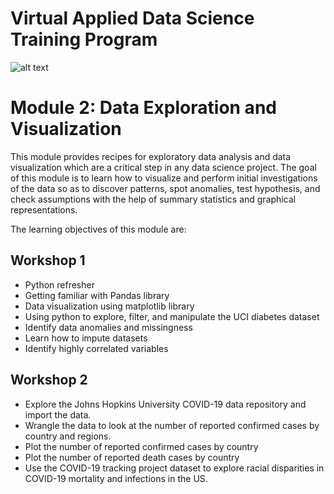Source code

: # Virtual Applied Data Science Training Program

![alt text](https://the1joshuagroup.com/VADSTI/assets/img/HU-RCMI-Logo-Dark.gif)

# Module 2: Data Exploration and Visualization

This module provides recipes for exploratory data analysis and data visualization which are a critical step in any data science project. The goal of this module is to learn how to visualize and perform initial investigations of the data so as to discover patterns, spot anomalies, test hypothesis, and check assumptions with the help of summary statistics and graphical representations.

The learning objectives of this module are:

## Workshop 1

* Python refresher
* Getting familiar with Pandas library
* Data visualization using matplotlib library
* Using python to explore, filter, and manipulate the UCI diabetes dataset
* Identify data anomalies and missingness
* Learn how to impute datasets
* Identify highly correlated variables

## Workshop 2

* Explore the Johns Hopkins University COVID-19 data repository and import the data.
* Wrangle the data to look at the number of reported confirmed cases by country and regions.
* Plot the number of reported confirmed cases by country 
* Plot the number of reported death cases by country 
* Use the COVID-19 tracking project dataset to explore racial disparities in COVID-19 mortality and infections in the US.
=-=-=
Job item: Output the material above word for word. Leave out its images.

Completed task:
Source code

: # Virtual Applied Data Science Training Program

![alt text](https://the1joshuagroup.com/VADSTI/assets/img/HU-RCMI-Logo-Dark.gif)

# Module 2: Data Exploration and Visualization

This module provides recipes for exploratory data analysis and data visualization which are a critical step in any data science project. The goal of this module is to learn how to visualize and perform initial investigations of the data so as to discover patterns, spot anomalies, test hypothesis, and check assumptions with the help of summary statistics and graphical representations.

The learning objectives of this module are:

## Workshop 1

* Python refresher
* Getting familiar with Pandas library
* Data visualization using matplotlib library
* Using python to explore, filter, and manipulate the UCI diabetes dataset
* Identify data anomalies and missingness
* Learn how to impute datasets
* Identify highly correlated variables

## Workshop 2

* Explore the Johns Hopkins University COVID-19 data repository and import the data.
* Wrangle the data to look at the number of reported confirmed cases by country and regions.
* Plot the number of reported confirmed cases by country 
* Plot the number of reported death cases by country 
* Use the COVID-19 tracking project dataset to explore racial disparities in COVID-19 mortality and infections in the US.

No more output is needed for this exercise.